En zie, het was Lea…
De draagkracht die Jakob sinds Betel bezit, werkt nog steeds. Hij is bereid zeven jaar te werken voor de vrouw die hij liefheeft. Bij die bruiloft wordt Jakob door zijn oom bedrogen. De dag erna blijkt dat Laban niet Rachel maar Lea aan Jakob heeft gegeven. Dat is in de sluiers van de bruid verborgen gebleven. De bedrieger wordt bedrogen. Een koekje van eigen deeg, zou je kunnen zeggen. Net goed. Eigen schuld, dikke bult… Maar dat is natuurlijk geen goede benadering. Je kunt ook zeggen, nou, nou, Laban, je zegt tegen Jakob: je bent mijn eigen vlees en bloed, en dan doe je dit? Van je familie moet je het maar hebben…

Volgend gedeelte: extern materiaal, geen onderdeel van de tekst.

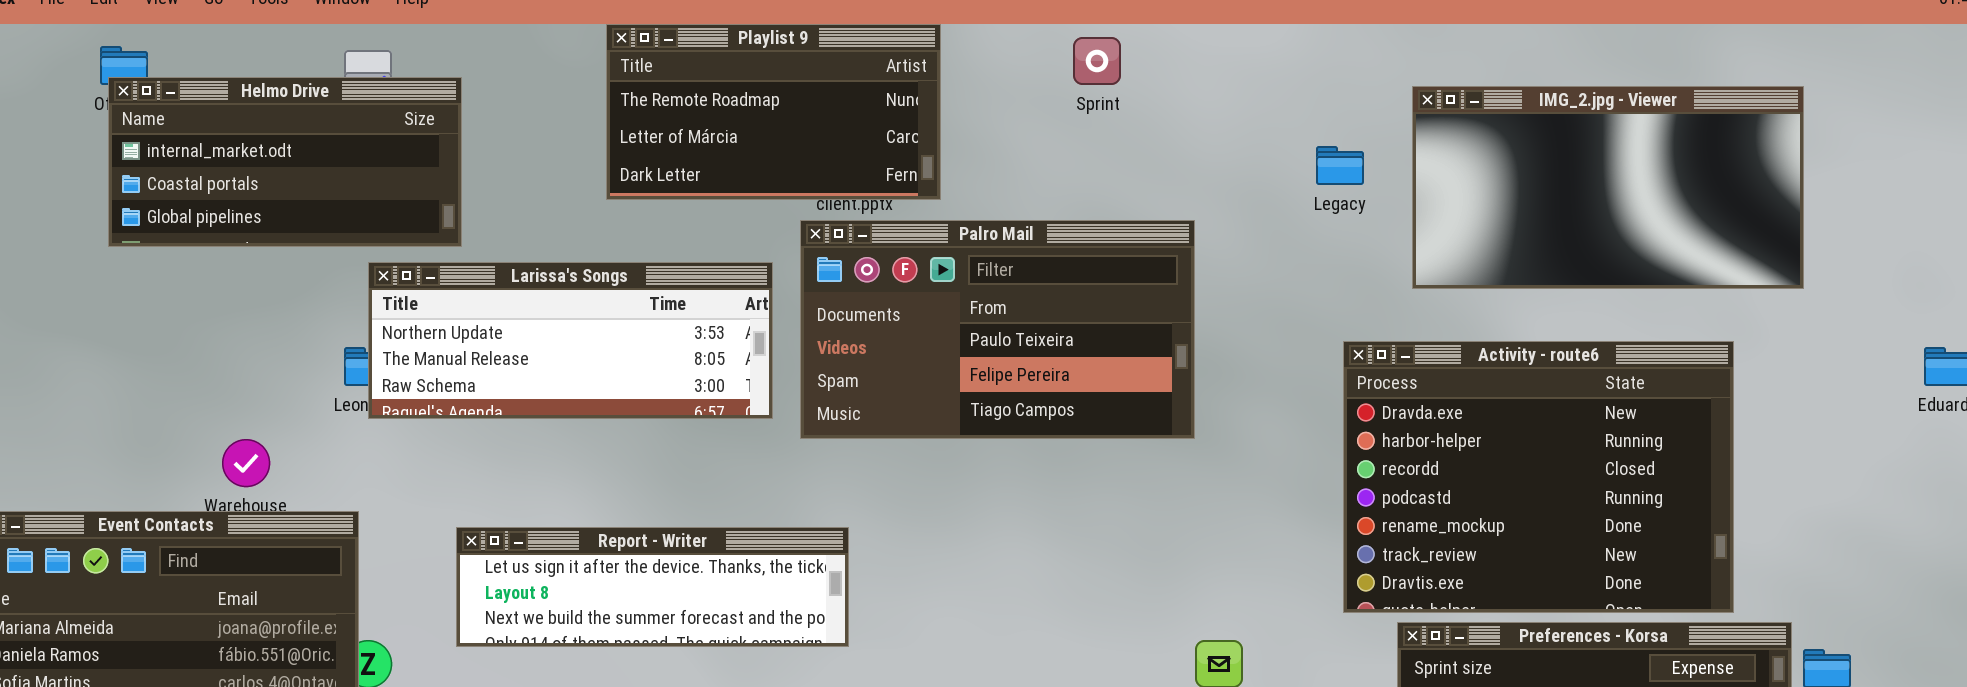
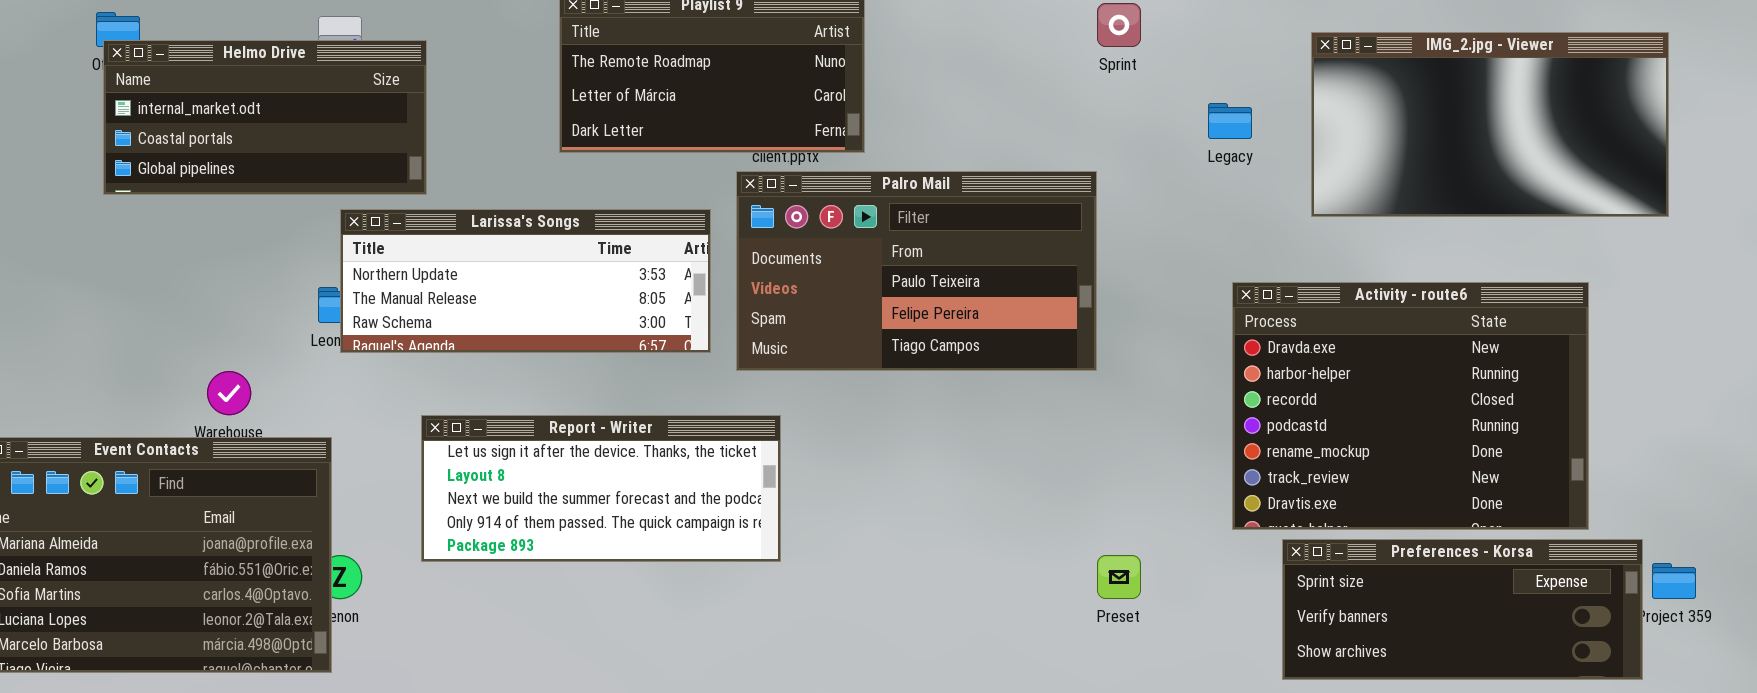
Sprint: [1073,37,1121,85] -> [1097,3,1141,47], moved
IMG_2.jpg - Viewer: [1412,86,1804,289] -> [1311,32,1669,217], moved
Report - Writer: [456,527,849,647] -> [421,415,781,562], resized

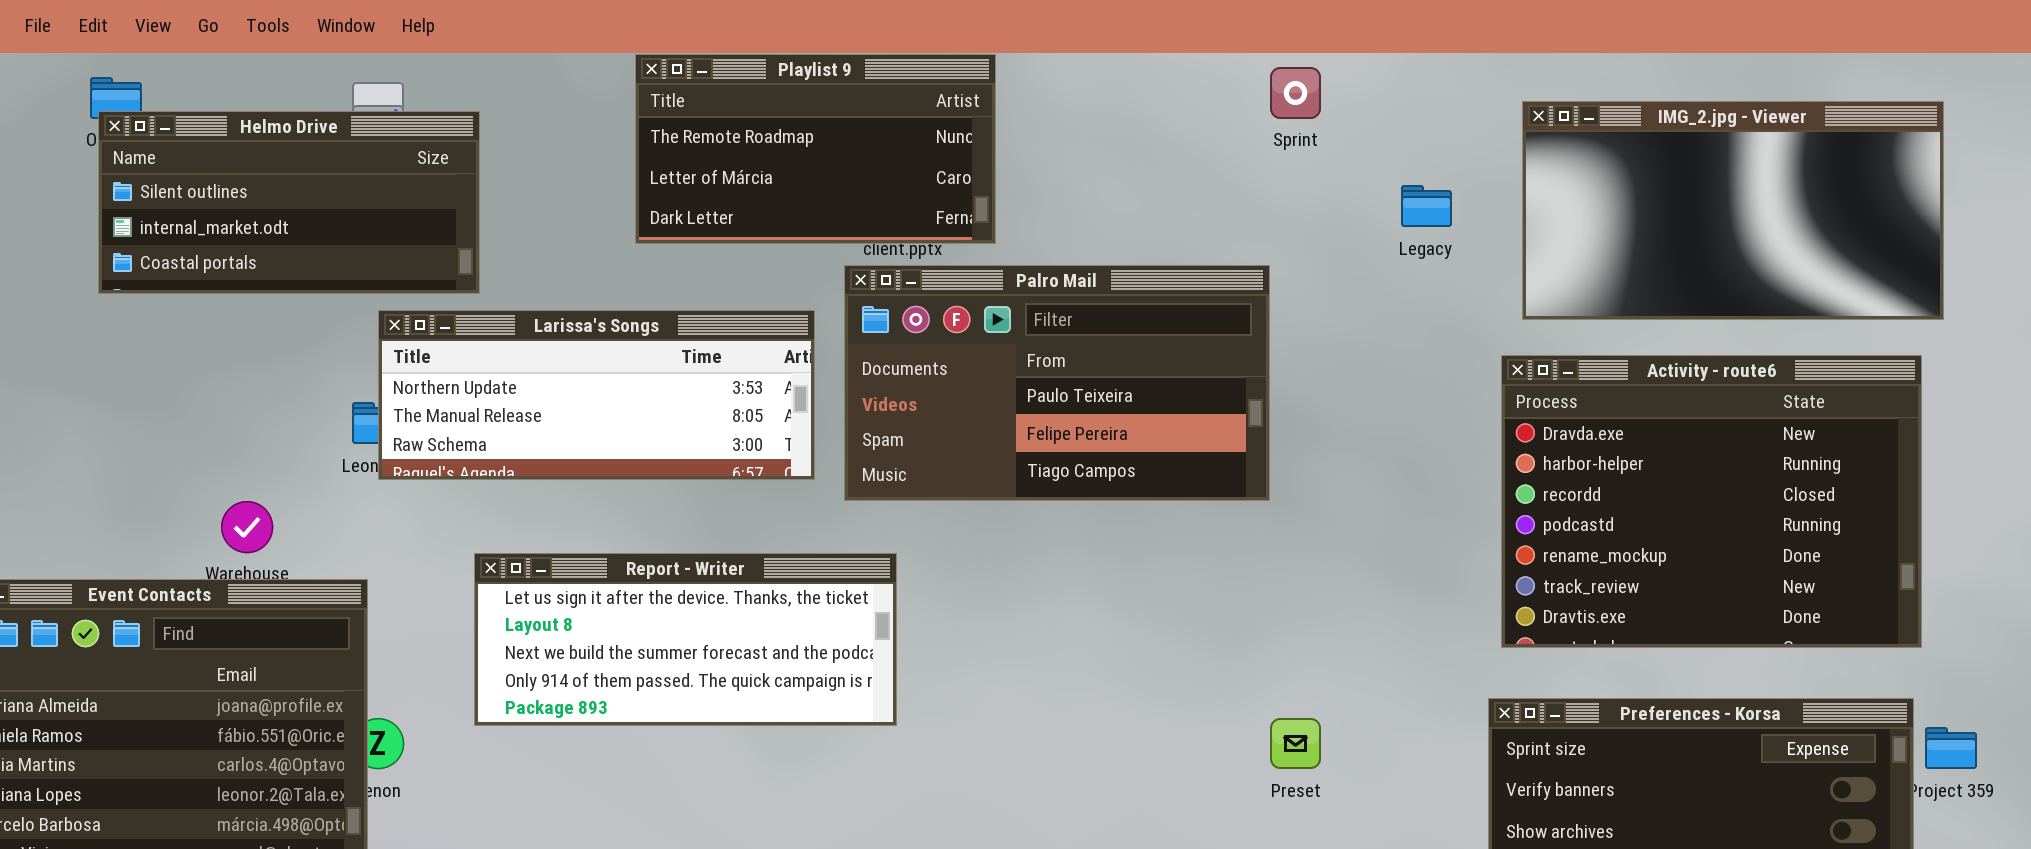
Helmo Drive: [103,40,427,195] -> [98,111,480,294], scrolled up 1 row
Activity - route6: [1232,282,1589,530] -> [1501,355,1922,648], moved

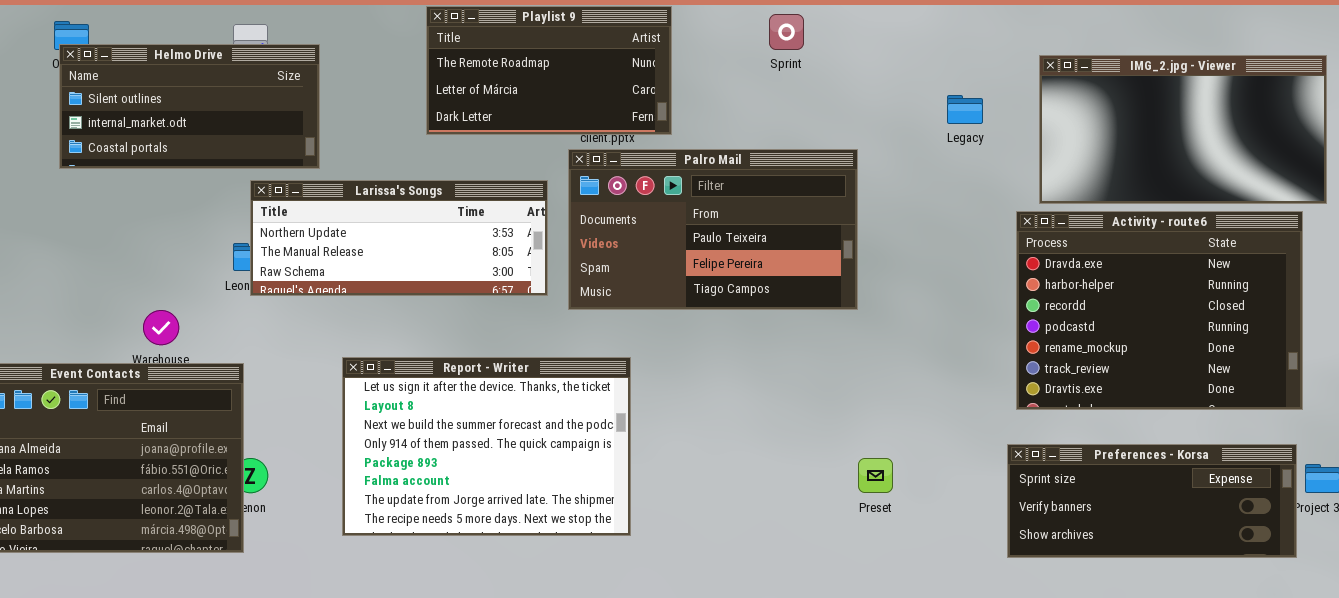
Sprint: [1270,67,1321,119] -> [769,14,804,50], moved
IMG_2.jpg - Viewer: [1522,101,1944,320] -> [1039,55,1327,204], moved
Report - Writer: [474,553,897,726] -> [342,357,631,536], moved, resized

De geest van leugen en bedrog
Deze benaderingen gaan uit van wat er zich in het zichtbare afspeelt. Veel beter is het om na te gaan wat er in het onzichtbare gebeurt, wat er in de hemel werkt. Bij Jakob werkte een geest van leugen en bedrog. Maar die geest werkte niet alleen bij hem en bij zijn moeder, Rebekka, die aan Jakobs bedrog heeft meegewerkt, maar blijkbaar ook bij haar broer Laban. Je hebt hier te maken met een geest uit het voorgeslacht die deze mensen bij tijd en wijle aanzet tot liegen en bedriegen. Een geest die mensen de schijn laat ophouden en ze hun zaakjes heel slim laat aanpakken, om het ten eigen bate zo gunstig mogelijk te regelen. Heel geniepig. Met mooie woorden en prachtige gebaren, maar met zeer ondeugdelijke redenen.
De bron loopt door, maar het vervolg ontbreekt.